Celebrating Hats Off to Autism Day and Autism Acceptance Month at Barnard Elementary, staff, students, teachers and administrators wore blue, talked about friendship, then blew bubbles en masse.

“Bubbles are a universal symbol for joy,” said principal Melanie Morey. “They also sometimes represents how children with autism can feel trapped because they can’t always express themselves.”

Principal Morey concluded, “We can burst that bubble through awareness and acceptance.”

Scott Germansky’s “nest” answers questions about an autism story. (photo by Rodney Curtis/SchoolLifeTroy.com)

Before filing out front to blow bubbles, “nests” of mixed grade-level students met and discussed friendship and autism.

“We’re talking about friendship and why it’s important to children with autism,” said teacher Scott Germansky. “You never know when you’ll make a new friend; there’s always room for one more.”

“They don’t want to be treated differently,” said 4th-grader Nurayda Albeez. 

“You have to be there for them and don’t judge them,” explained 5th-grader Kristen Rivett.

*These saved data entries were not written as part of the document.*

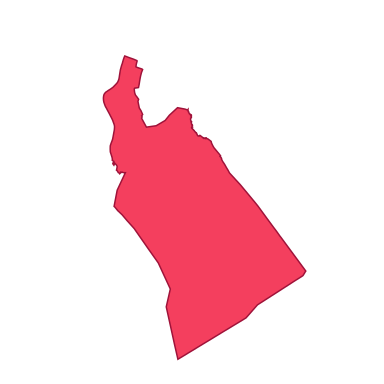 outline of Venray, Limburg, Netherlands, rotated 249°
{"feature_id": "6326949B92597341568086", "entity_name": "Venray", "entity_type": "district", "adm_level": 2, "iso_a3": "NLD", "parent_name": "Netherlands", "parent_adm1": "Limburg", "projection": "robinson", "projection_center": [6.037, 51.508], "detail": "fine", "context": "isolated", "style": "filled", "palette": "rose", "viewbox_px": 384, "rotation_deg": 249, "n_neighbors": 0, "source": "geoboundaries", "source_scale": "gbopen_adm2", "svg_char_len": 4784}
<svg xmlns="http://www.w3.org/2000/svg" viewBox="0 0 384 384"><g transform="rotate(249 192 192)"><path d="M77.4,269.9L117.7,258.8L119.3,258.3L124.4,257.0L130.7,255.2L140.5,252.5L142.4,252.0L155.3,248.5L157.8,247.7L164.7,245.4L170.0,243.6L181.2,239.8L196.4,233.8L196.6,233.8L199.7,233.4L202.4,232.9L205.9,232.4L207.3,232.1L208.7,231.8L208.9,231.7L209.4,231.6L209.5,231.6L211.9,231.3L212.0,231.4L212.1,231.5L212.3,231.4L212.6,231.5L213.1,231.6L213.7,231.5L214.2,231.3L215.2,230.9L215.5,231.6L216.7,231.3L217.4,231.1L224.8,228.6L225.3,228.4L227.8,228.0L229.2,227.9L230.3,227.8L230.9,227.8L232.4,228.0L235.7,226.0L236.1,225.5L236.3,225.3L236.8,224.9L237.4,224.8L237.7,223.9L237.1,223.7L238.4,222.3L238.0,222.1L238.4,221.8L239.8,221.1L240.0,221.0L240.6,220.6L240.8,220.5L242.0,219.7L242.1,219.2L241.9,218.8L241.7,218.7L241.8,218.4L241.9,218.2L242.0,218.0L242.1,217.8L242.3,217.7L242.5,217.6L243.0,217.4L243.3,217.4L243.5,217.4L243.8,217.3L244.1,217.4L244.3,217.4L244.5,217.4L245.3,217.2L245.6,217.3L245.7,217.2L245.8,217.2L245.9,216.9L246.0,216.8L246.3,216.7L246.7,216.7L246.8,216.7L247.0,216.5L247.4,216.3L247.7,216.2L248.2,216.1L248.6,216.1L249.1,215.7L249.4,215.7L249.6,215.6L250.0,215.5L250.1,215.4L250.3,215.2L250.6,215.1L250.9,215.1L251.1,215.1L251.5,214.7L252.1,214.8L252.2,214.7L252.3,214.8L252.3,215.0L252.4,214.9L252.5,214.9L252.6,215.0L252.8,215.2L252.9,215.3L252.9,215.5L253.0,215.6L253.3,215.7L253.4,216.1L253.5,216.1L253.8,216.1L254.0,216.0L254.1,216.3L254.6,216.4L254.8,216.1L255.3,215.9L255.7,215.9L255.8,216.0L256.0,216.1L256.5,216.1L256.7,216.3L256.8,216.3L256.9,216.2L257.0,216.2L257.2,216.3L257.3,216.2L257.8,216.2L258.0,216.3L258.0,216.5L257.9,216.6L258.0,216.8L258.2,216.7L258.3,216.6L258.5,216.6L258.9,216.4L259.0,216.4L259.5,216.5L259.9,216.6L260.0,216.6L260.4,216.7L260.7,216.8L261.4,217.2L261.4,217.3L261.4,217.6L261.5,217.7L261.6,218.0L261.8,218.1L262.1,218.2L262.5,218.1L262.8,218.2L262.9,218.3L263.0,218.3L262.9,218.4L263.4,218.5L263.4,218.8L263.5,218.8L263.9,218.5L264.0,218.7L264.1,218.8L264.2,218.7L264.3,218.6L264.5,218.7L264.6,218.4L264.8,218.4L265.0,218.3L265.1,218.1L265.3,218.2L265.5,218.1L265.9,217.8L266.0,217.6L266.4,217.6L266.9,217.5L267.2,217.5L267.4,217.5L267.5,217.6L267.8,217.7L268.0,217.6L268.3,217.3L269.1,217.4L269.5,217.6L269.8,217.7L270.1,217.6L270.5,217.8L270.2,217.2L271.9,215.2L275.9,208.7L271.8,198.4L268.4,192.6L266.7,182.3L268.9,172.7L274.9,171.9L278.9,171.4L279.2,171.6L279.5,172.0L279.8,172.1L280.2,172.3L280.6,172.5L280.8,172.4L281.2,172.3L281.4,172.8L281.7,173.1L281.8,173.3L282.0,173.7L284.4,173.6L286.2,173.5L289.3,172.9L295.9,174.0L297.1,174.9L297.4,175.2L297.7,175.4L298.8,175.1L300.4,174.7L301.7,174.3L302.5,174.0L303.1,174.0L304.8,174.0L305.8,174.2L306.8,174.4L308.8,175.0L309.1,175.2L309.4,175.4L309.5,175.6L308.8,178.8L308.7,179.1L308.7,179.5L311.7,181.4L314.0,182.7L316.7,184.3L318.9,185.7L321.7,187.7L324.0,189.8L324.6,189.5L325.4,188.6L326.9,186.7L327.6,185.9L328.9,184.5L329.0,184.5L331.3,185.8L334.1,187.8L334.0,188.1L336.9,185.1L337.5,184.4L340.3,181.1L343.1,178.0L343.0,177.9L342.0,176.9L340.6,175.7L338.4,174.0L337.1,173.1L335.5,171.7L333.2,170.0L331.7,168.9L326.5,165.9L325.4,165.3L324.2,164.6L323.8,164.3L323.5,164.1L322.9,163.6L321.7,162.5L320.8,161.4L320.1,160.0L319.8,159.5L319.0,157.7L318.5,156.7L318.0,155.5L317.5,153.5L317.3,152.9L316.8,150.1L316.5,149.2L316.2,147.6L315.9,146.9L315.4,145.9L315.0,145.4L314.9,145.2L314.4,144.7L313.9,144.3L313.6,144.1L313.1,143.8L312.0,143.2L311.3,142.9L310.4,142.6L309.1,142.2L307.5,141.9L304.8,141.8L303.2,141.8L302.2,141.9L301.2,142.1L298.5,142.4L296.2,142.7L293.8,143.0L291.6,143.2L291.0,143.3L290.1,143.4L287.7,143.6L287.4,143.6L287.1,143.6L282.8,143.5L282.1,143.4L281.5,143.3L280.8,143.1L279.6,142.6L278.8,142.2L277.9,141.8L274.8,139.9L272.0,138.2L271.2,137.7L270.2,137.1L269.0,136.2L266.2,133.7L264.6,132.4L264.3,132.2L262.4,131.4L261.1,130.9L258.7,130.1L253.4,129.8L252.5,129.7L252.1,129.6L251.5,129.5L251.0,129.3L250.8,129.3L250.6,129.2L250.3,128.9L248.9,129.7L248.6,130.0L247.8,129.1L247.7,129.2L246.8,128.2L245.0,128.7L245.1,128.8L245.7,129.4L246.6,130.2L244.6,131.0L244.4,131.1L243.1,131.3L242.3,131.2L242.2,131.1L241.0,130.3L240.4,130.0L239.7,129.5L239.5,129.3L239.1,129.5L238.2,129.9L236.6,130.1L236.2,130.6L234.9,131.0L235.4,132.0L235.5,132.3L235.7,132.7L235.9,132.7L235.7,133.0L235.5,133.3L235.6,133.5L235.7,133.8L235.4,134.0L235.2,134.2L234.5,135.2L233.9,136.7L222.8,125.2L220.5,122.8L206.5,114.1L205.5,114.6L201.2,116.0L195.8,118.6L188.6,121.1L178.7,124.9L154.8,130.8L137.9,135.1L109.2,137.0L94.0,126.8L62.8,122.1L55.6,121.0L40.9,118.9L44.7,139.8L45.1,142.0L49.0,163.5L50.1,169.5L50.3,170.6L55.1,197.3L63.2,212.7L69.4,242.6L72.0,255.0L74.1,265.4L74.3,265.7L74.5,266.1L76.7,268.9L77.4,269.9Z" fill="#f43f5e" stroke="#9f1239" stroke-width="1.5"/></g></svg>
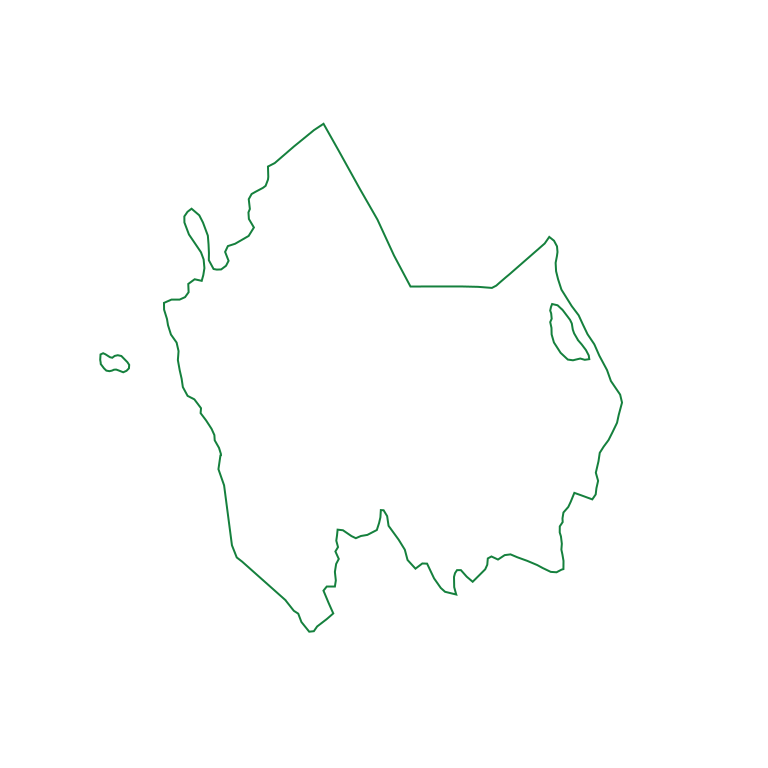 Krokom, Jämtland, Sweden, rotated 53°
{"feature_id": "70781695B96181238671333", "entity_name": "Krokom", "entity_type": "district", "adm_level": 2, "iso_a3": "SWE", "parent_name": "Sweden", "parent_adm1": "Jämtland", "projection": "robinson", "projection_center": [14.211, 63.788], "detail": "fine", "context": "isolated", "style": "outline", "palette": "green", "viewbox_px": 768, "rotation_deg": 53, "n_neighbors": 0, "source": "geoboundaries", "source_scale": "gbopen_adm2", "svg_char_len": 3299}
<svg xmlns="http://www.w3.org/2000/svg" viewBox="0 0 768 768"><g transform="rotate(53 384 384)"><path d="M366.0,163.5L368.5,171.1L371.9,218.0L372.1,222.3L372.6,230.1L373.0,235.1L372.2,240.0L363.1,250.3L352.9,263.2L336.9,284.4L322.1,304.2L287.5,298.7L248.8,290.3L213.9,285.9L169.8,279.7L139.8,275.7L139.1,287.1L140.1,313.0L141.8,338.3L140.5,345.8L149.0,351.8L150.9,353.6L154.5,359.3L154.5,362.6L153.2,370.8L152.6,375.4L155.0,380.8L163.5,385.8L165.4,389.0L170.9,392.6L180.7,393.7L184.3,403.0L182.4,418.5L179.9,425.7L182.9,431.4L192.1,434.0L194.5,439.0L194.5,445.1L192.0,448.7L189.6,450.9L179.7,449.4L174.2,445.1L166.9,440.1L159.5,435.4L146.1,431.4L138.1,430.0L128.2,432.2L128.2,437.2L130.0,442.6L134.9,446.2L147.2,449.8L161.3,450.5L168.7,450.9L176.0,453.1L183.4,457.7L188.3,462.8L191.9,467.5L186.4,472.2L186.3,480.1L193.1,484.8L194.9,490.6L193.6,496.4L188.7,502.9L186.8,510.9L192.3,514.9L201.5,518.2L207.0,521.1L216.3,524.4L226.1,524.7L234.1,528.3L237.2,531.0L240.8,534.2L250.1,538.9L258.1,542.5L265.4,546.5L275.3,548.0L282.1,544.7L293.2,544.7L296.9,548.0L306.1,548.0L316.0,548.7L322.7,550.2L327.1,553.1L335.7,554.2L341.8,556.4L342.8,557.1L342.6,557.6L352.4,567.5L368.7,572.7L421.3,602.5L433.9,606.0L440.5,604.2L497.7,592.7L497.9,592.8L507.4,592.6L510.9,592.5L515.8,590.7L524.4,593.2L536.8,592.8L539.2,588.8L537.4,583.3L537.3,571.3L536.7,562.6L525.5,560.0L512.6,556.7L511.3,551.6L516.2,545.1L511.9,540.7L504.5,536.3L498.9,530.5L496.5,525.4L488.5,523.6L486.6,518.9L480.4,516.4L476.7,512.7L472.4,508.7L476.1,504.8L485.9,501.5L490.2,499.3L491.5,493.9L494.5,488.1L496.3,477.6L492.0,471.5L488.3,467.1L482.8,462.4L484.6,460.3L491.4,461.0L500.0,465.7L517.2,466.0L528.9,467.1L538.7,471.1L550.4,470.0L550.4,461.4L553.4,457.7L562.1,459.5L569.4,461.0L581.1,461.4L586.7,460.3L595.6,453.0L594.5,452.6L588.5,450.2L580.2,444.2L577.8,441.1L576.6,437.7L578.9,434.6L587.7,433.9L595.3,432.2L594.1,423.3L592.9,414.7L590.5,410.3L585.8,406.1L586.4,402.0L592.8,398.6L593.3,390.6L596.2,385.5L602.6,381.8L611.5,376.0L620.8,370.6L626.3,368.1L634.4,363.9L638.2,359.5L639.1,354.0L639.8,352.1L633.3,347.1L627.5,344.1L623.0,342.0L618.6,338.1L612.2,334.4L608.3,333.0L603.5,329.3L601.8,324.4L598.7,322.3L594.6,318.0L593.1,310.8L590.4,305.7L585.5,297.5L591.4,293.6L601.5,287.1L599.6,281.4L595.1,277.1L590.2,271.3L582.3,268.2L574.8,259.2L568.8,253.1L566.2,246.2L563.9,238.4L560.1,230.7L555.2,221.2L550.0,215.2L542.1,205.1L534.6,201.8L518.2,201.0L507.1,197.5L491.0,195.0L479.1,192.2L478.3,192.1L466.8,191.5L456.4,189.4L446.3,187.2L434.8,187.2L415.4,185.5L405.0,181.9L397.5,178.7L390.5,174.0L386.0,169.0L383.0,166.0L378.2,163.0L371.9,162.0L366.0,163.5ZM465.5,202.7L471.3,202.3L478.4,202.3L484.4,203.3L487.7,205.1L485.5,209.1L481.8,211.9L479.9,216.2L478.8,218.8L475.1,222.5L465.4,224.2L453.1,223.3L445.3,220.3L440.0,216.5L434.6,214.0L432.8,210.8L428.2,208.0L425.4,207.1L423.0,204.3L421.3,201.6L425.6,198.0L432.5,196.8L444.7,196.8L448.7,197.6L454.2,200.5L458.0,201.7L465.4,202.6L465.5,202.7ZM193.9,596.1L196.4,597.4L197.6,598.2L203.0,598.2L206.2,597.7L208.5,595.6L209.6,593.2L210.1,591.0L211.3,589.2L213.6,587.7L217.7,585.2L218.5,581.7L218.0,578.3L215.4,576.0L212.1,575.8L203.6,576.9L200.8,579.3L199.5,582.2L199.5,585.2L197.7,586.7L192.6,588.6L190.4,589.8L189.8,592.6L193.9,596.1Z" fill="none" stroke="#15803d" stroke-width="2"/></g></svg>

“We learned about how to treat people with respect and that everyone’s different,” said Special Ed para Nancy Mosey.

Lesson learned, “Don’t even stare at them,” said kindergartner, Luc Behrens.

“Nests” of mixed grade-level students blow bubbles. (photo by Rodney Curtis/SchoolLifeTroy.com)

Afterward, the students shared their thoughts.

“I thought it was awesome,” said 3rd-grader Marcello Koja. “Everyone was happy, so were the autism kids.”

“It was really fun,” said Zachary Keszo.

“It was interesting. I learned why it’s important for people with autism to have friends; to help them when they’re scared or sad,” said 4th-grader Levi Watson.

“If you don’t have friends, you don’t have fun,” concluded 4th-grader Gracie Nowakowski.